Let me get something out of the way: the zombie genre has worn me out. Be it on film or on TV, it doesn’t matter. If it’s not an ultra-violent black comedy with social commentary ala the great George A. Romero, or an all-out gorefest by Peter Jackson, it’s a boring melodrama which wallows in post-apocalyptic guilt and psuedo-grit – TV’s The Walking Dead falls victim to this despite having some fairly solid moments. The only recent one which I found interesting was Maggie with Arnold Schwarzenegger and Abigail Breslin, and even that one wallowed in depressing father-daughter grief.

Gentlemen, once again, this is solid proof of why we should not underestimate South Korean cinema anymore. This is a zombie film crossed with an intense disaster picture, and a pretty darn good one. Despite having a lack of gore, writer/director Yeon Sang-ho’s Train to Busan delivers with the R-rated intensity and humanism both World War Z and TWD wishes they had, respectively.

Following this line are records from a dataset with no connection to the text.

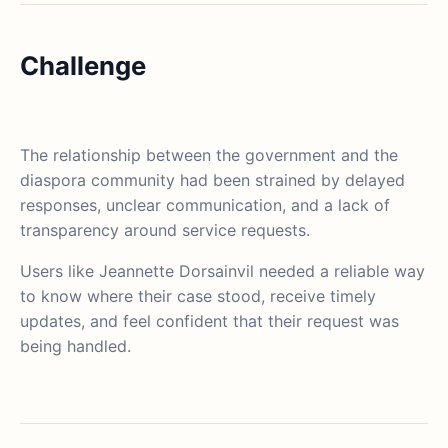
Challenge
The relationship between the government and the
diaspora community had been strained by delayed
responses, unclear communication, and a lack of
transparency around service requests.
Users like Jeannette Dorsainvil needed a reliable way
to know where their case stood, receive timely
updates, and feel confident that their request was
being handled.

The film is ferocious in its suspense and thrills once the first attack commences, rarely letting up. These zombies run fast and bite hard, and the intensity is captured well here and with energy by Yeon with mostly stable camera shots and tight close-ups to emphasize the claustrophobia of being cramped in a crowded train corridor; with a standout scene involving survivors crawling in the overhead baggage compartments to avoid the zombies shambling about below.

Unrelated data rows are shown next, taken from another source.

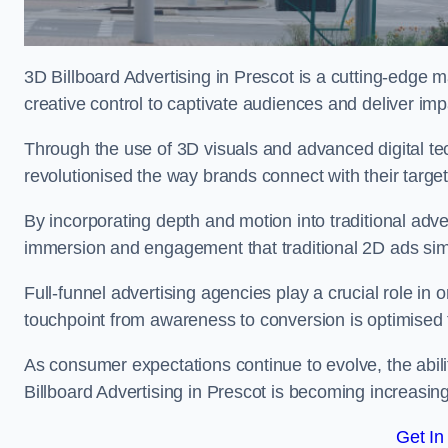
3D Billboard Advertising in Prescot is a cutting-edge 
creative control to captivate audiences and deliver im
Through the use of 3D visuals and advanced digital t
revolutionised the way brands connect with their targe
By incorporating depth and motion into traditional adv
immersion and engagement that traditional 2D ads si
Full-funnel advertising agencies play a crucial role in
touchpoint from awareness to conversion is optimise
As consumer expectations continue to evolve, the abi
Billboard Advertising in Prescot is becoming increasingl
Get In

Yeon, an animation director making his live-action debut here, handles the CGI of the zombie hordes with grounded restraint and amazing fluidity, one-upping similar but overblown effects used in WWZ. The music, too, hums ominously in what I believe to be a salute to Romero’s understated music in his first three (and much superior) Dead movies. Another brilliant factor played here is the palpable sense of plausibility that echoes throughout the film – one will believe such behavior by the uninfected would most definitely apply in real-world physics.

For a zombie film, the characters here are very well written and behave plausibly. They’re not saints and some of them are sinners, but by God they will survive, either by fighting the horde head-on, or (in the case of some pissants) throwing them in harm’s way. Seok-Woo, the dad as portrayed by Gong is not a perfect father by any means, in fact he can be described as a weak man; but he gradually learns to man the hell up and rise to the occasion to save his little girl, both by his own desperation and from advice by a big guy named Sang-hwa (Ma Dong-seok, cool cat here) who is travelling with his pregnant wife. The film does get genuinely emotional at times, especially with its poignancy and in scenes involving child actress Kim Su-An, who remarkably does not overstay her welcome as most kid actors would.

To round off the Irwin Allen ensemble, the other characters include a bunch of lovey-dovey high school students, a snappy pair of elderly sisters, and a nasty bureaucrat played by Kim Eui-sung who may very well end up as one of the year’s most hated film villains, solely based on how cruel and selfish he is. Hollywood would have sugarcoated the violence and asks reasonably for certain pissants to be “understood”. I believe in karma in the movies, especially when selfish bastards get their just desserts, and this film succeeded in spinning the karma wheel.

The film’s success has rumors of greenlit sequel underway, and there’s an animated prequel called Seoul Station, also written and directed by Yeon, that’s due for a Western release. Though unlikely, if Yeon returns in a major capacity, I’d like more of these in the future.